PROMPT
Reproduce the passage on ocean dead zones word for word, from "While dead zones" up to and including "other marine life.".

EXTRACTED TEXT
What is a “dead zone”? The term dead zone is a common name given to an area in the ocean that is hypoxic, meaning it is an area with such low oxygen concentration that animal life cannot survive or thrive within it. The result, areas of the ocean that were once abundant with life, become biological, barren deserts.
While dead zones can occur naturally in any body of water, a major cause is from excessive nutrient pollution from humans, coupled with other factors, such as algae blooms, that deplete the oxygen required to support marine life with in the water.
Here is how it works…nutrients from agricultural and urban developments are washed into a body of water in excessive amounts. At normal levels, these nutrients feed organisms called blue-green algae, and phytoplankton. However, with an overabundance of nutrients such as nitrogen and phosphorus, these organisms rapidly grow out of control, and suck up all the available oxygen within the ecosystem. Eventually they too die and sink to the bottom where they are decomposed by bacteria. This decomposition process also consumes oxygen, further depleting the supply available to the other marine life.
Low oxygen levels radically change the ecology of coastal ecosystems. When oxygen becomes scares, creatures such as fish, shrimp, and crabs, are able to vacate the area and move to a more suitable habitat. Unfortunately the less mobile marine creatures such as sea plants, worms, and clams that are rooted in the seabed, are unable to escape the toxic hypoxic water, and die off after extended exposure. As oxygen concentration decreases, these sediment dwelling organisms decline in number and ecosystems loose diversity and overall water quality. In addition, dead zones are the cause of massive shifts within the food chain, therefore threatening fisheries that the economy and many humans depend on.
So, what is the diagnosis for our suffocating seas and how can we all help breathe some life back into them? Great news is, is that scientists are confident that this phenomena can be reversed! The solution to manmade dead zones is one that will also relieve many other ailments of the sea, cleaning up our oceans!

Text data taken from the page
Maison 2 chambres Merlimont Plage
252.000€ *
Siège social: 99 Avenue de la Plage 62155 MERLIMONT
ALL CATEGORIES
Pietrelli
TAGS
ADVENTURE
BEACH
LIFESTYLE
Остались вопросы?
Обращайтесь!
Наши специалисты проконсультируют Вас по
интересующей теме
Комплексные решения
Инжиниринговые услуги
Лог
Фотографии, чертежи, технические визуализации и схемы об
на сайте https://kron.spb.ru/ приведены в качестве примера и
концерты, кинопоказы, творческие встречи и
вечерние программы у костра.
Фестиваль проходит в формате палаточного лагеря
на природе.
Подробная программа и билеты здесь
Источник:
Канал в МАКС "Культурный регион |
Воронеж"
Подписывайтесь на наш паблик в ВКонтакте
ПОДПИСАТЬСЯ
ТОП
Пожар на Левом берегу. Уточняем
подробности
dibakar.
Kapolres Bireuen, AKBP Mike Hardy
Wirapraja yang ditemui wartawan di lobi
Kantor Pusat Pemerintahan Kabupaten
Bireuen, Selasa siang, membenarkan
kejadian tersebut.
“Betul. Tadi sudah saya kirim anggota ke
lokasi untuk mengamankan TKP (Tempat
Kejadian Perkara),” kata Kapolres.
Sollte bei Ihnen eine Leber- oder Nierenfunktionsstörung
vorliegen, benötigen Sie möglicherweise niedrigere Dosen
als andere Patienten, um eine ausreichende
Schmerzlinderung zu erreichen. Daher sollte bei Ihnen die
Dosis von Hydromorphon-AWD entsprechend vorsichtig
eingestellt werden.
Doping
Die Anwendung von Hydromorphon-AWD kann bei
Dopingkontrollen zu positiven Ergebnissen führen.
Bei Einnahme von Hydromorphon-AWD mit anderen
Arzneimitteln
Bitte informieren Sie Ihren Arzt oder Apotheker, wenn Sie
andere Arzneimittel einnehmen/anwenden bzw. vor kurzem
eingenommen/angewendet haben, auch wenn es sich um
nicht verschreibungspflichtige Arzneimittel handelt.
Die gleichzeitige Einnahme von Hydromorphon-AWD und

--

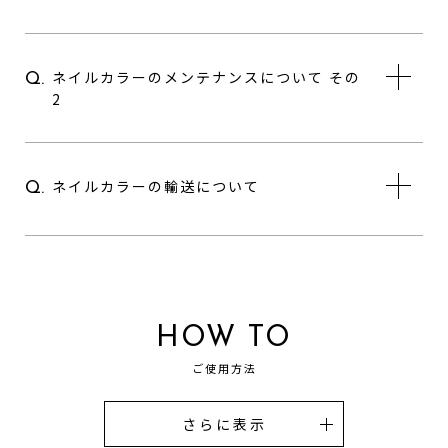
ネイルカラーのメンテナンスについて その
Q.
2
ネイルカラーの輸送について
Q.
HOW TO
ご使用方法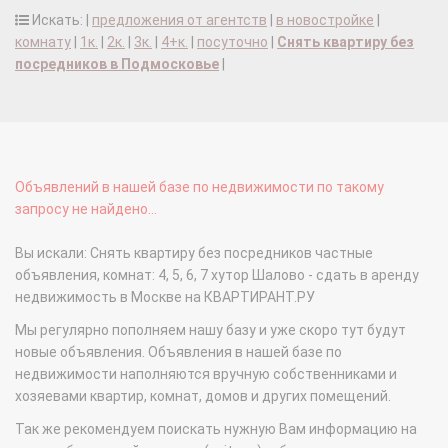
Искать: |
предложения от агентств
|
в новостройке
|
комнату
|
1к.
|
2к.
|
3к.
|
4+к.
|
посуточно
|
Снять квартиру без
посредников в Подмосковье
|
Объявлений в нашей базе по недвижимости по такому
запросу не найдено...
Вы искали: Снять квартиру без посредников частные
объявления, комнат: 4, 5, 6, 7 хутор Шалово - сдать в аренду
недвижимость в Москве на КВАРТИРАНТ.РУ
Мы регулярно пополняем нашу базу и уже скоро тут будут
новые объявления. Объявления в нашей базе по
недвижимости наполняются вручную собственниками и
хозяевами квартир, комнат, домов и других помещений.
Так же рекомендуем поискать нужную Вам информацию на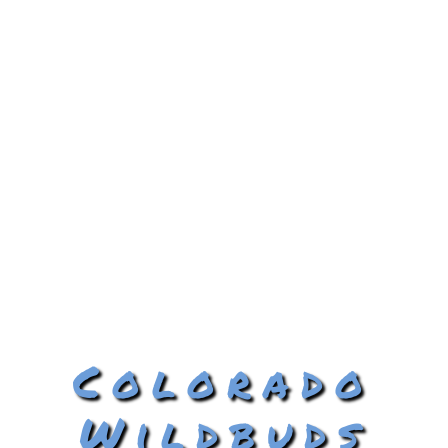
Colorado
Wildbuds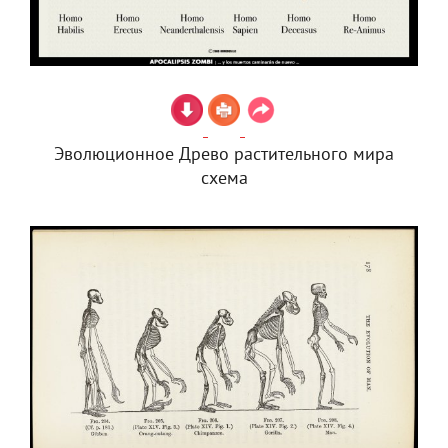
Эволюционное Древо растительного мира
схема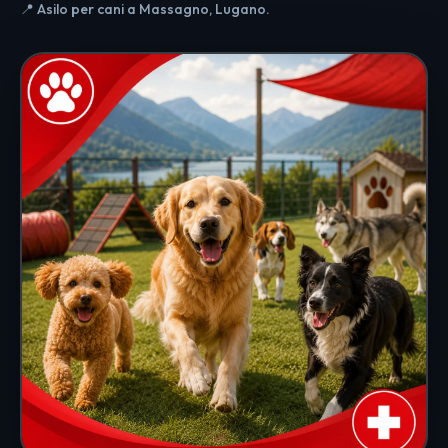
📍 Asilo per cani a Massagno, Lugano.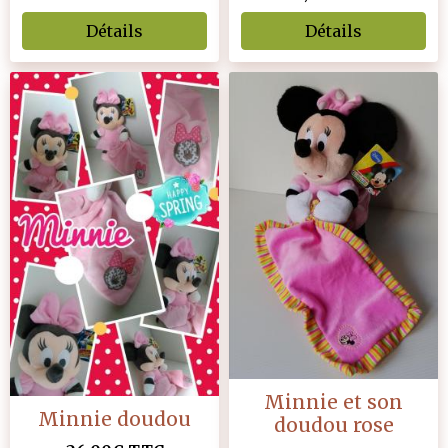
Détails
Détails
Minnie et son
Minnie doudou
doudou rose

SOLUTION FOR THIS EXERCISE
While dead zones can occur naturally in any body of water, a major cause is from excessive nutrient pollution from humans, coupled with other factors, such as algae blooms, that deplete the oxygen required to support marine life with in the water.
Here is how it works…nutrients from agricultural and urban developments are washed into a body of water in excessive amounts. At normal levels, these nutrients feed organisms called blue-green algae, and phytoplankton. However, with an overabundance of nutrients such as nitrogen and phosphorus, these organisms rapidly grow out of control, and suck up all the available oxygen within the ecosystem. Eventually they too die and sink to the bottom where they are decomposed by bacteria. This decomposition process also consumes oxygen, further depleting the supply available to the other marine life.